> [Excerpt to read]
#####
The potential scenarios for RES capacity and national load growth were outlined based on the national energy targets for 2030. Five different scenarios were defined for Lithuania, taking into account high, middle, and low values of key indicators, namely RES capacity and national load. The first scenario refers to Lithuania’s energy strategy data in 2030. The last scenario reflects a pessimistic view of the RES sector development. Other cases fill in the gaps to provide a broader range of the price development and dependencies from RES capacity. Scenarios were prepared based on short-term (from 2022 to 2026) projects, which are already announced, and in order to reach the 2030 target capacity of each scenario, several potential future projects were added. In addition, Lithuania’s Transmission System Operator (TSO) forecasts of final electricity demand were taken [40]. As for Latvia and Estonia, the RES capacities and national loads represent their energy strategy targets in 2030 as presented in [3,4,10,41]. The assumed RES capacities and national loads for each scenario are shown in

Table 4. Scenarios considered: RES capacities and national loads in 2030 (source: authors).
#####
> [Information shown]

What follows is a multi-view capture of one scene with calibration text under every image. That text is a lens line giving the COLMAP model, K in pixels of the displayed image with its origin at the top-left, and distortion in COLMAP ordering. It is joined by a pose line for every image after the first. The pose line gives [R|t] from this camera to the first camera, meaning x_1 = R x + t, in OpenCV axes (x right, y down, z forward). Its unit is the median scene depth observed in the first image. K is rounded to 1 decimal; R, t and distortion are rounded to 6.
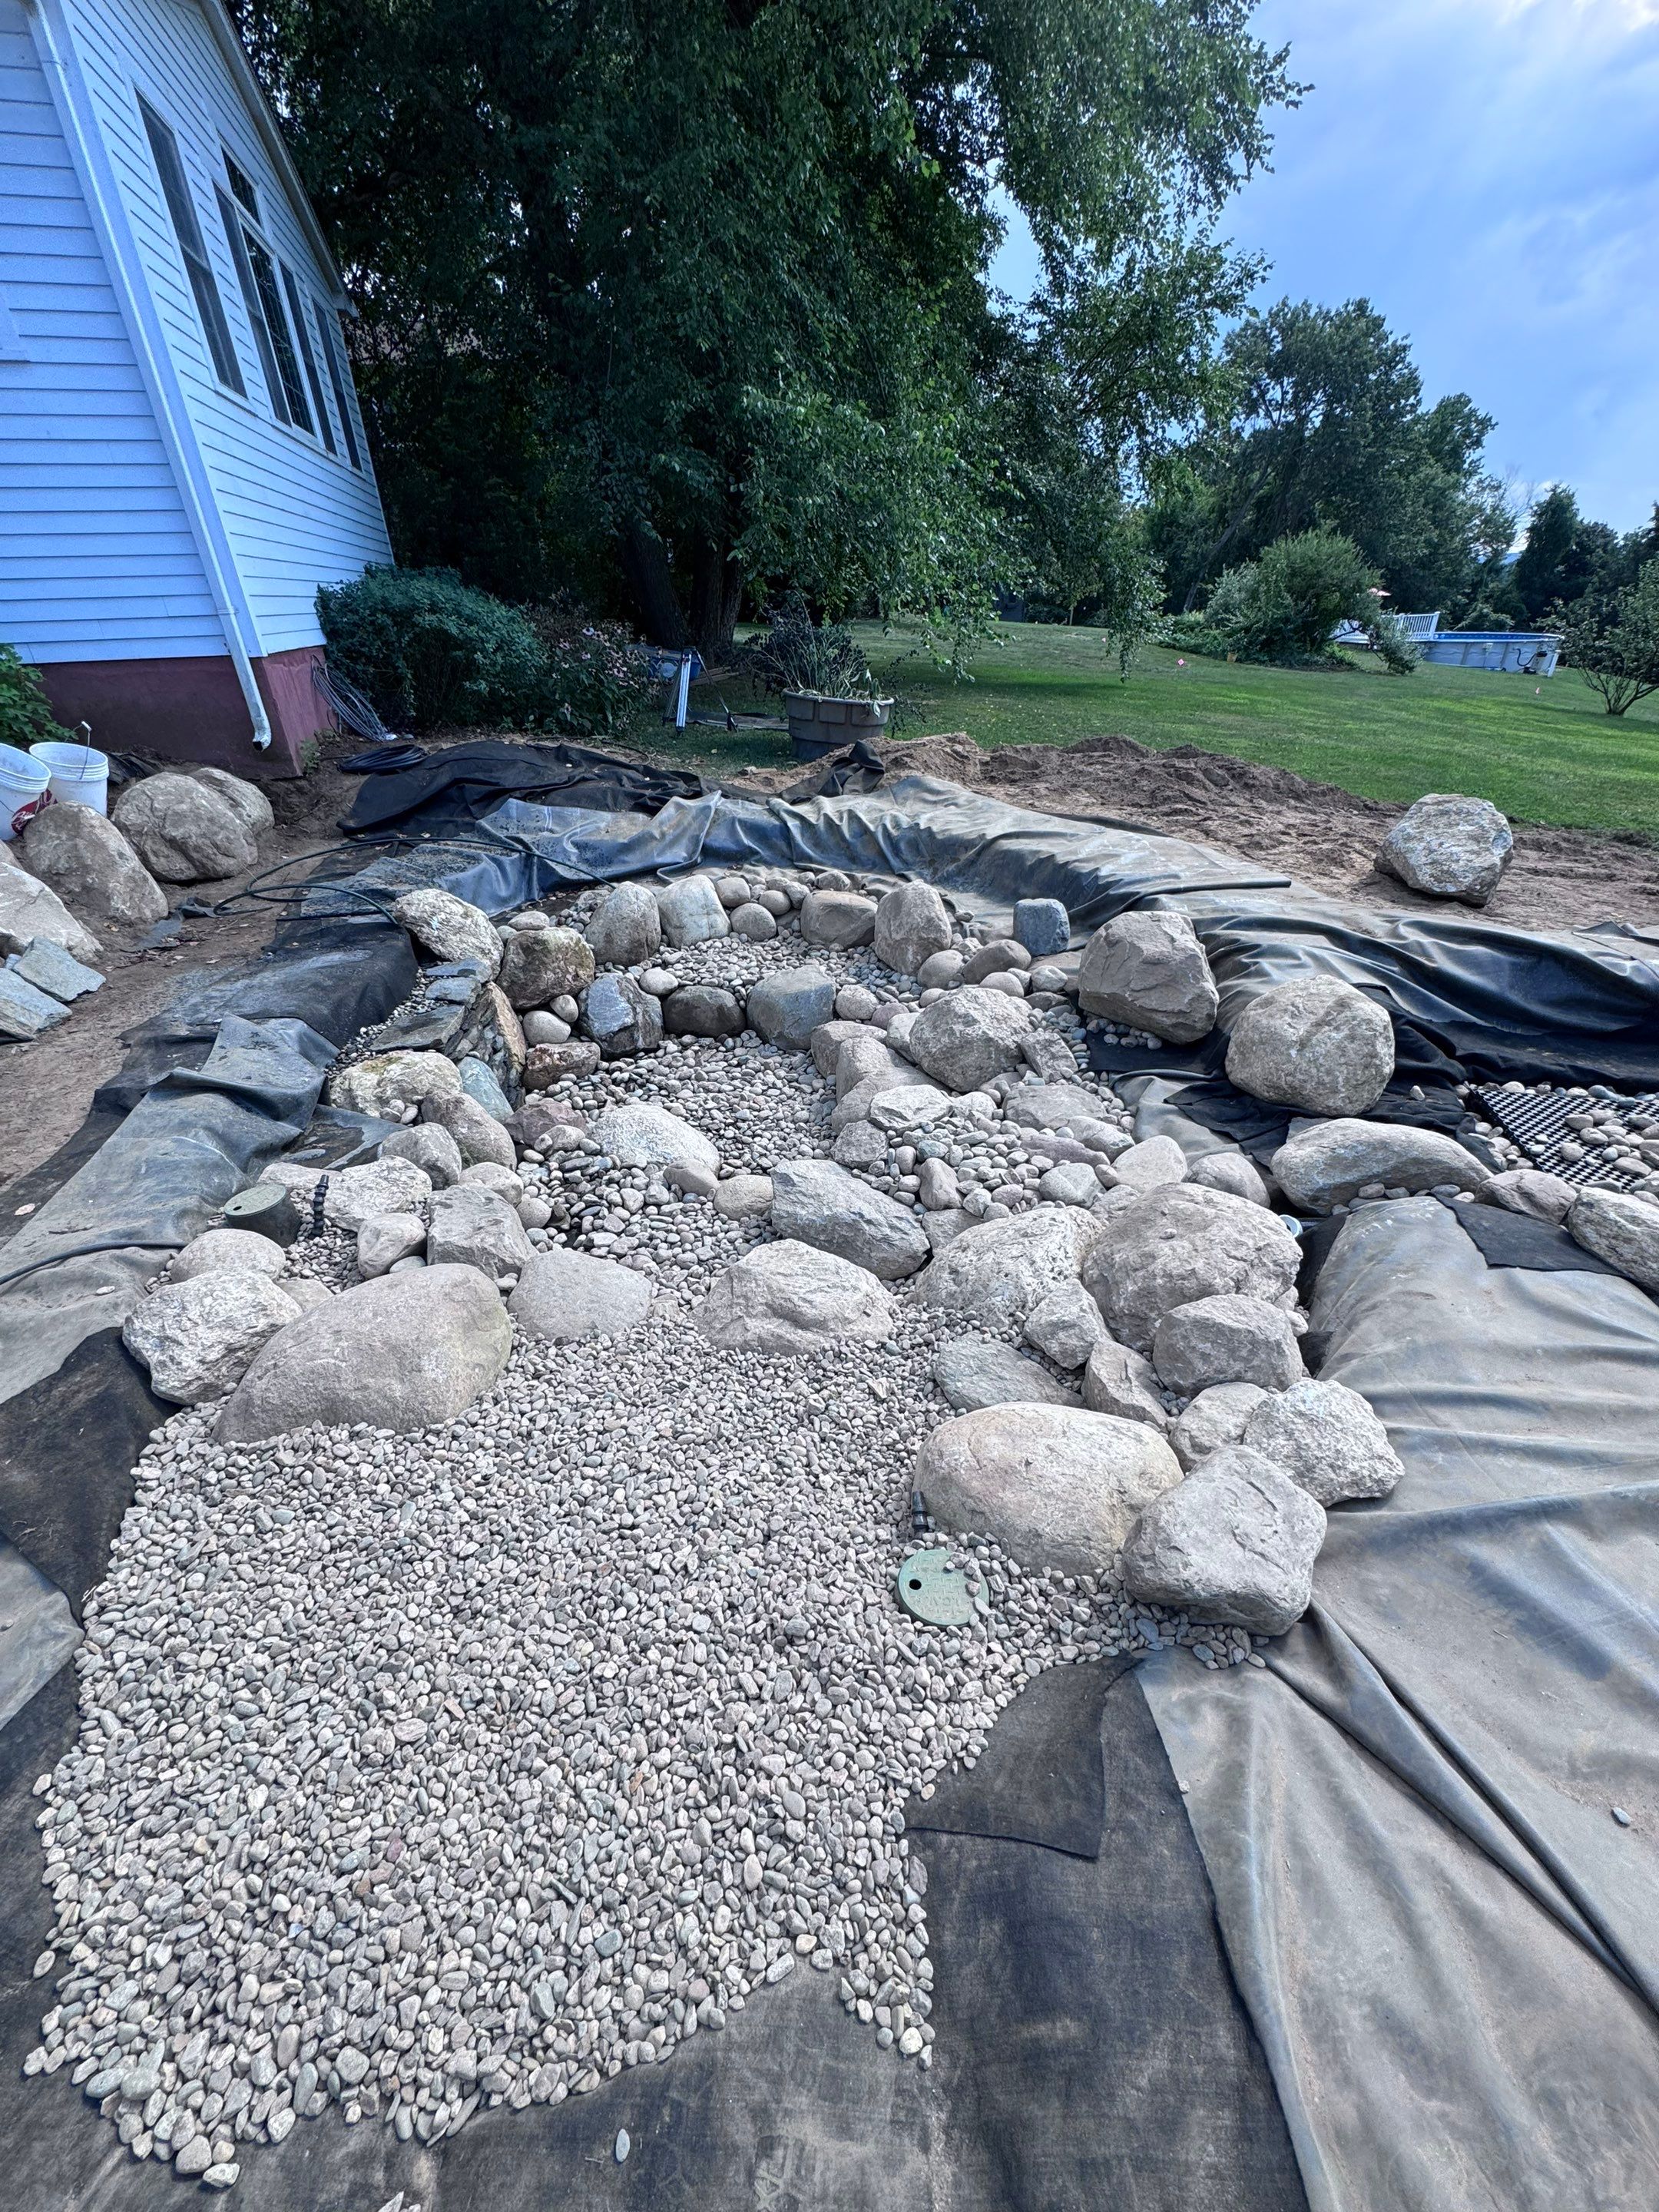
#####
> [Questions]
1 – Name every country mentioned in the excerpt on 2030 energy scenarios for Lithuania.
2 – Answer these questions from the excerpt on 2030 energy scenarios for Lithuania:
(a) How many scenarios were defined for Lithuania?
(b) Which years does the short-term period for already announced projects cover?
(c) Whose forecasts of final electricity demand were used?
3 – Write the next part of the excerpt on 2030 energy scenarios for Lithuania, beginning after its final sentence.

> [Answers to the exercise]
1 – Lithuania, Latvia, Estonia

2 –
(a) Five.
(b) From 2022 to 2026.
(c) Lithuania's Transmission System Operator (TSO).

3 –
Country	Scenario	Load, TWh	Solar, GW	Wind Onshore, GW	Wind Offshore, GW
Lithuania	High RES and High Load	17.5	3.0	3.6	0.7
	High RES and Low Load	14.5	3.0	3.6	0.7
	Mid RES and Mid Load	16.0	2.0	3.0	0.7
	Low RES and High Load	17.5	1.5	2.0	0.7
	Low RES and Low Load	14.5	1.5	2.0	0.7
Latvia	Conventional	8.6	0.4	1.3	0.5
Estonia	Conventional	8.9	0.6	1.5	0.5

.

3.4. Assumptions

3.4.1. Gas Prices

The natural gas commodity price considered historic seasonal volatility by assuming a daily price profile from 2020 scaled according to monthly average values [42]. The short-term natural gas price was based on the Dutch TTF futures [43] until 2026. From 2030 onwards, an influx of new liquified natural gas (LNG) capacity from Qatar, the USA, and others was assumed to lead to the normalization of gas prices in the long term. The base yearly average was assumed to be the long-run marginal cost (LRMC) of USA LNG [44] at around 29–32 EUR/MWh.

3.4.2. ETS Prices

The EU emissions trading system (ETS) price [45] is expected to increase due to a faster decrease in overall emission allowances (2.2% p.a. vs. 1.74% until 2021) and a larger number of unused allowances put into the Market Stability Reserve. Additionally, free allowances will be discontinued in the medium term (from 2026 to 2027). The mid-term prices were forecasted by calculating the difference in marginal costs (MC) of coal and gas generation in order to set an allowance price to incentivize switching to RES generation. Long-term prices were forecasted by calculating the difference in using natural gas and blue hydrogen in industrial heat processes to incentivize the use of blue hydrogen.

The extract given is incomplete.